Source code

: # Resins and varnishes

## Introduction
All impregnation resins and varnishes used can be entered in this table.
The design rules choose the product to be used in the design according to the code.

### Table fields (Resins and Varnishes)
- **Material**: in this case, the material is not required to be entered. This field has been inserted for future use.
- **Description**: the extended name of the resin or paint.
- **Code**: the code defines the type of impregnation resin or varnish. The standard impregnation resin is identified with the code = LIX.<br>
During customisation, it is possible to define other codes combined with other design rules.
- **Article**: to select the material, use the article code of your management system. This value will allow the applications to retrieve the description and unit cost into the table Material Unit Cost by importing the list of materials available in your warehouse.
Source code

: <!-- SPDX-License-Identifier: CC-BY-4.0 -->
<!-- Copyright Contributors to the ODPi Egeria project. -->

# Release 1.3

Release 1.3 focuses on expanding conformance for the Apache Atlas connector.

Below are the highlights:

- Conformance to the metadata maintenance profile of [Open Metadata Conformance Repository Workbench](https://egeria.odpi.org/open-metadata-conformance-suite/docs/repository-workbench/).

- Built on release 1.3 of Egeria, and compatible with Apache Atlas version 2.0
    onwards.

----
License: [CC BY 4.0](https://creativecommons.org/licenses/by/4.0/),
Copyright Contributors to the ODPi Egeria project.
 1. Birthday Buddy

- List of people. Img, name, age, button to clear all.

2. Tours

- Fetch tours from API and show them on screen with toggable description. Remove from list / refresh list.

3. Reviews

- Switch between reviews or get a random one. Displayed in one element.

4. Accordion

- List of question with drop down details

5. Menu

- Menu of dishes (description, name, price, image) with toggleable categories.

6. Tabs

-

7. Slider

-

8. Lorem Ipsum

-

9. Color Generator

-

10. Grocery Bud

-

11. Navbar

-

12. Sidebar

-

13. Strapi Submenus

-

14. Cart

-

### WHAT THIS TASK INVOLVES
From the data above, copy each line that has the string "https".

### EXERCISE ANSWER
- Conformance to the metadata maintenance profile of [Open Metadata Conformance Repository Workbench](https://egeria.odpi.org/open-metadata-conformance-suite/docs/repository-workbench/).
License: [CC BY 4.0](https://creativecommons.org/licenses/by/4.0/),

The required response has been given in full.